The fund has traded at premiums to net asset value for very long periods of time in the past:

Premium/Discount to NAV

Premium/Discount to NAV (Morningstar)

We can see that after 2016, the average premium to NAV has been over 10%. This is fairly unusual, and it speaks to an investor base who is very faithful to the fund, coupled with zero rates.

As the risk-off environment has taken hold in 2022 on the back of higher rates, the fund’s premium to NAV has decreased:

PCM Fund Discount or Premium to NAV
Data by YCharts

Conclusion

PCM is a small, niche fund from Pimco. The vehicle has pivoted towards non-agency MBS bonds in 2022, that bucket now accounting for almost 50% of the fund.
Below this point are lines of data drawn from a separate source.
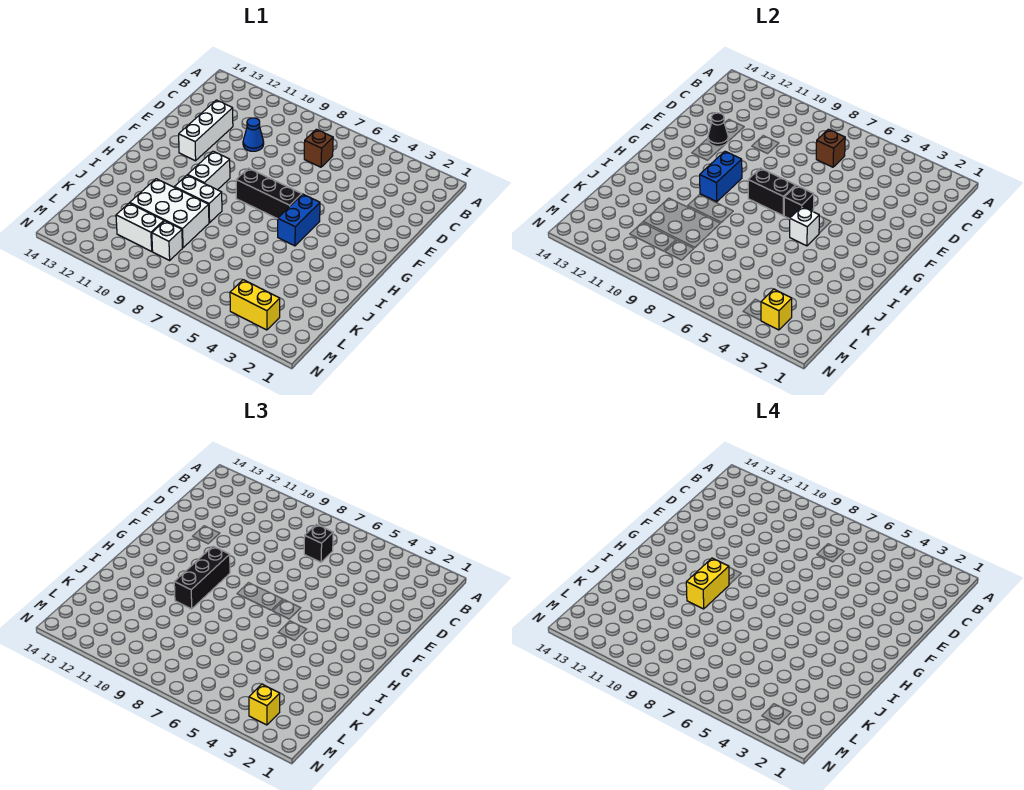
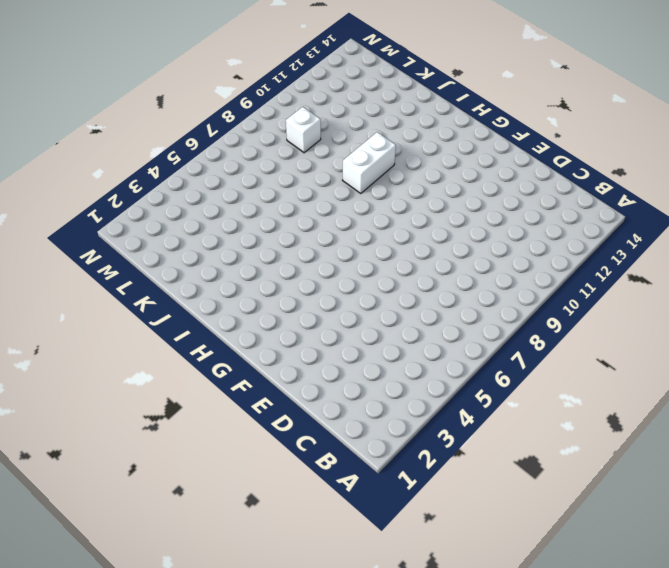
none -> brown 1x1 brick [304,129,333,167]
none -> blue 1x1 cone [243,118,264,151]
none -> white 1x3 brick [179,100,233,161]

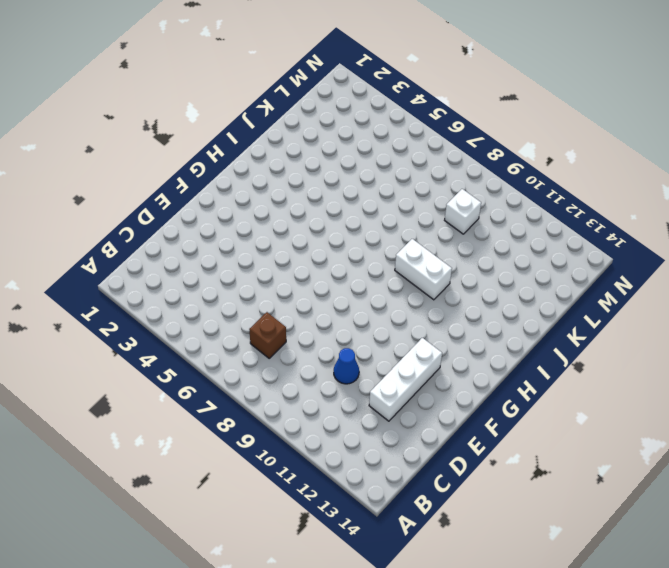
none -> blue 1x2 brick [278,194,320,246]
none -> black 1x3 brick [236,168,302,219]
none -> white 1x2 brick [188,151,230,190]

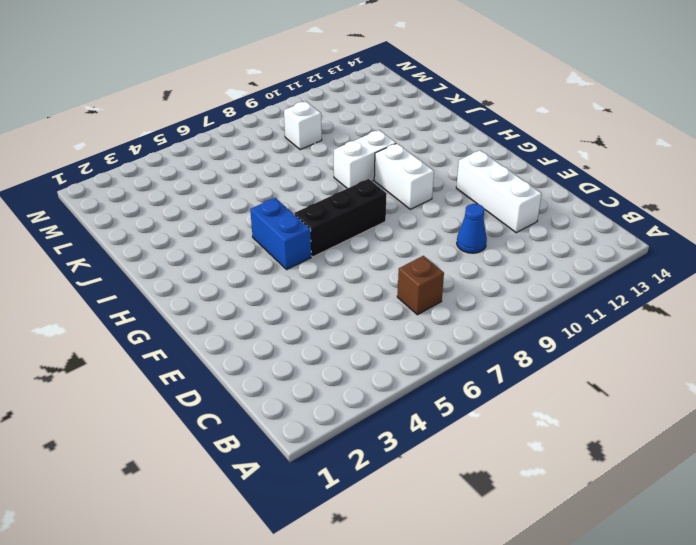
none -> white 2x3 brick [130,179,209,248]
none -> white 1x2 brick [116,203,164,251]
none -> yellow 1x2 brick [230,280,280,330]

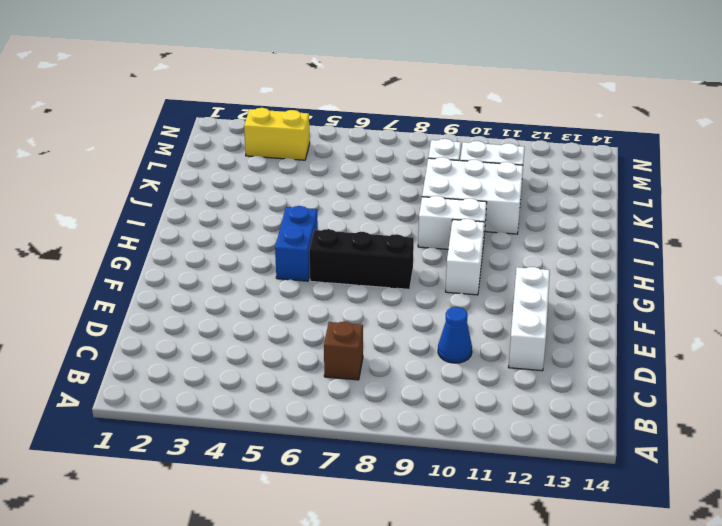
none -> brown 1x1 brick [816,129,845,167]
none -> black 1x1 cone [708,113,728,146]
none -> black 1x1 brick [784,185,814,219]

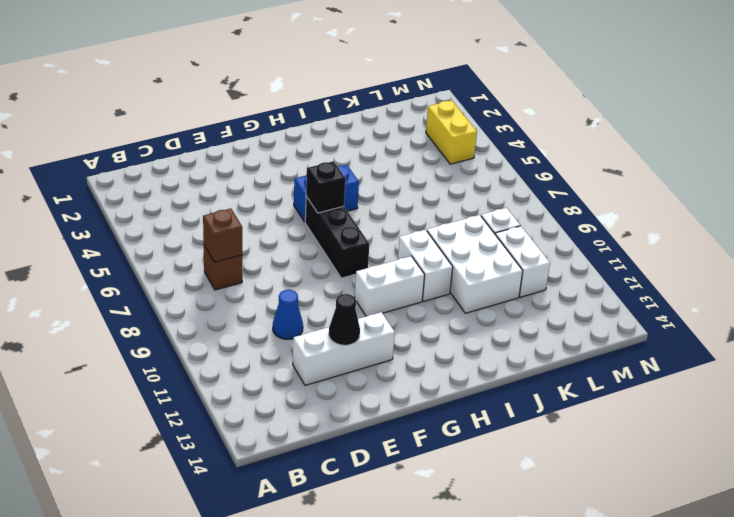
none -> black 1x2 brick [748,168,796,215]
none -> blue 1x2 brick [700,151,742,202]
none -> white 1x1 brick [790,207,819,246]

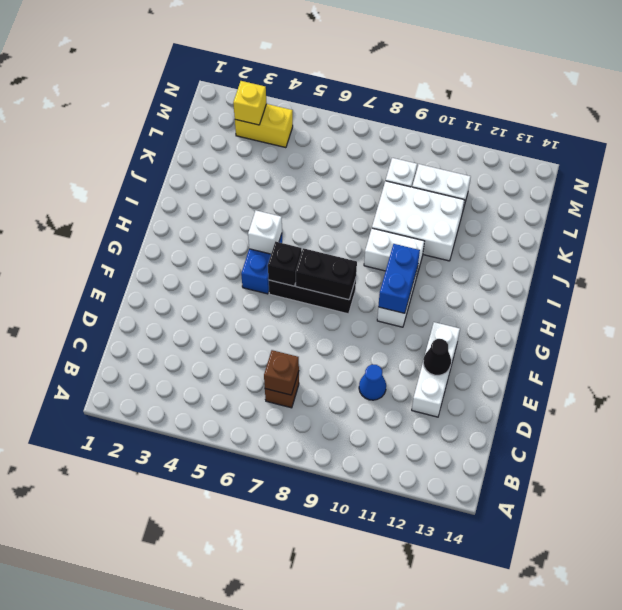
none -> black 1x1 brick [304,524,333,562]
none -> black 1x3 brick [174,546,230,609]
none -> yellow 1x1 brick [249,684,280,725]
The vehicle has posted a -20% total return so far in 2022, driven by higher rates and wider credit spreads, coupled with an increase in duration for the underlying MBS bonds. We feel the next few months will continue to be challenging, with better times ahead. While the mortgage market is not done with its trials and tribulations (more duration trouble ahead), purchasing an asset class when mortgage rates are close to 20-year highs is most certainly a good entry point. The CEF usually trades at significant premiums to NAV (over 10% on average) but has seen that number shrink on the back of the risk-off environment. An investor also needs to be aware that PCM does take significant credit risk through its portfolio and high leverage (non-agency MBSs do not have a government guarantee). The fund has been around since 1993 and has been able to navigate many market environments, and we feel the vehicle is finally becoming attractive as the premium shrinks.